§ Materials provided:
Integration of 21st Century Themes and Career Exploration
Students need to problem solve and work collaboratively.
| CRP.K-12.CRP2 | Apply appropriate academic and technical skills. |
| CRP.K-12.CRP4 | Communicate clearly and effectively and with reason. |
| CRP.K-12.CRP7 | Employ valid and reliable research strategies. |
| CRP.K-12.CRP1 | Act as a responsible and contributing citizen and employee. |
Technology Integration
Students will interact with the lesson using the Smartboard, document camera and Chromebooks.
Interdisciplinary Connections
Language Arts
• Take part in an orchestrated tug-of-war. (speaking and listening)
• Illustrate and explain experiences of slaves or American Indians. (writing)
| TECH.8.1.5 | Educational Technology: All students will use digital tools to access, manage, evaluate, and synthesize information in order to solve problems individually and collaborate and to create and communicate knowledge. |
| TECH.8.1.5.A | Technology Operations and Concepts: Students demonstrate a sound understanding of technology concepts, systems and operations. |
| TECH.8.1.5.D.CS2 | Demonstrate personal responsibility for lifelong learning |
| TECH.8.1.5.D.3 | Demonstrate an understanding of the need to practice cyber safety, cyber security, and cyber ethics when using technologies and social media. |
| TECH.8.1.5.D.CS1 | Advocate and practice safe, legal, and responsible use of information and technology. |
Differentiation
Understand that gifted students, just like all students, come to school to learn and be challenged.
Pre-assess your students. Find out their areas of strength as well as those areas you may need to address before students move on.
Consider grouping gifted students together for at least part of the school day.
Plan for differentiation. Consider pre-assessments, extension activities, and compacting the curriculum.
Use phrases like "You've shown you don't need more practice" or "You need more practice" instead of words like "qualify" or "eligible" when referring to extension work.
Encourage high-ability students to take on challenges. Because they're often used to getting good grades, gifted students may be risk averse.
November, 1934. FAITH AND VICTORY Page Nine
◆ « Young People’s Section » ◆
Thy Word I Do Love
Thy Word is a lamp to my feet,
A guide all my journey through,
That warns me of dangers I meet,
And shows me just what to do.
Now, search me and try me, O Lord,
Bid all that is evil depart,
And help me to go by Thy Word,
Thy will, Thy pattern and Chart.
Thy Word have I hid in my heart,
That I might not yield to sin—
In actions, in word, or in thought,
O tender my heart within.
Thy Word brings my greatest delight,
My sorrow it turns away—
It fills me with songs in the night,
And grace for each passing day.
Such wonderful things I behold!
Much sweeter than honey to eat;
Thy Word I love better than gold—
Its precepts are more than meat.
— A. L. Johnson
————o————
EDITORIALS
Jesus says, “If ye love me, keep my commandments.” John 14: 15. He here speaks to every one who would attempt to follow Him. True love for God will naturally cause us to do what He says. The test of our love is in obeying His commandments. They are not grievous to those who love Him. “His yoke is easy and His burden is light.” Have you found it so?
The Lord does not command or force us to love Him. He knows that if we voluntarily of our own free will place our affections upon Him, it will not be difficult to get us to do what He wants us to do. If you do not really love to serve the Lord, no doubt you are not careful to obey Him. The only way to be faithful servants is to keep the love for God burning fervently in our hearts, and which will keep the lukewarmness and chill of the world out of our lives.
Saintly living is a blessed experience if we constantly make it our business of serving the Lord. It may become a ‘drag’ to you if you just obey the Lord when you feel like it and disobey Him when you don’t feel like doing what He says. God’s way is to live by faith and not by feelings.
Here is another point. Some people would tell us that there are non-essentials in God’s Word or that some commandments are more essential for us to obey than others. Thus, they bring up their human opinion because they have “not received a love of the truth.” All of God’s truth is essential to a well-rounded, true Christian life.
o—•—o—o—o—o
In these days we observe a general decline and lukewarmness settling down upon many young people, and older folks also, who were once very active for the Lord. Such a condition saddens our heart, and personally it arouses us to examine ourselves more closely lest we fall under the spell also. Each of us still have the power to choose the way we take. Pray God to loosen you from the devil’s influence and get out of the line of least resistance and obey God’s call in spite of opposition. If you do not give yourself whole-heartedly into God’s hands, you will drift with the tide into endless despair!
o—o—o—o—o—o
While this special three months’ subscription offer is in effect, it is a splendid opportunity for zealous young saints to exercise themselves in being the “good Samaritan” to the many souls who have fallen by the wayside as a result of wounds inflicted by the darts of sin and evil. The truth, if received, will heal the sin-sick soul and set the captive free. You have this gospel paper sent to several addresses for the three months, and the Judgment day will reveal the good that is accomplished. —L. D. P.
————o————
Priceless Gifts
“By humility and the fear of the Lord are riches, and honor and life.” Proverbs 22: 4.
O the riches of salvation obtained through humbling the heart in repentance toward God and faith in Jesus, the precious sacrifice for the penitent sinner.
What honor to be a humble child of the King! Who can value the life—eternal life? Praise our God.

§ The problem: Copy out all lines of the material containing the word "solve".

§ Answer box:
Students need to problem solve and work collaboratively.
| TECH.8.1.5 | Educational Technology: All students will use digital tools to access, manage, evaluate, and synthesize information in order to solve problems individually and collaborate and to create and communicate knowledge. |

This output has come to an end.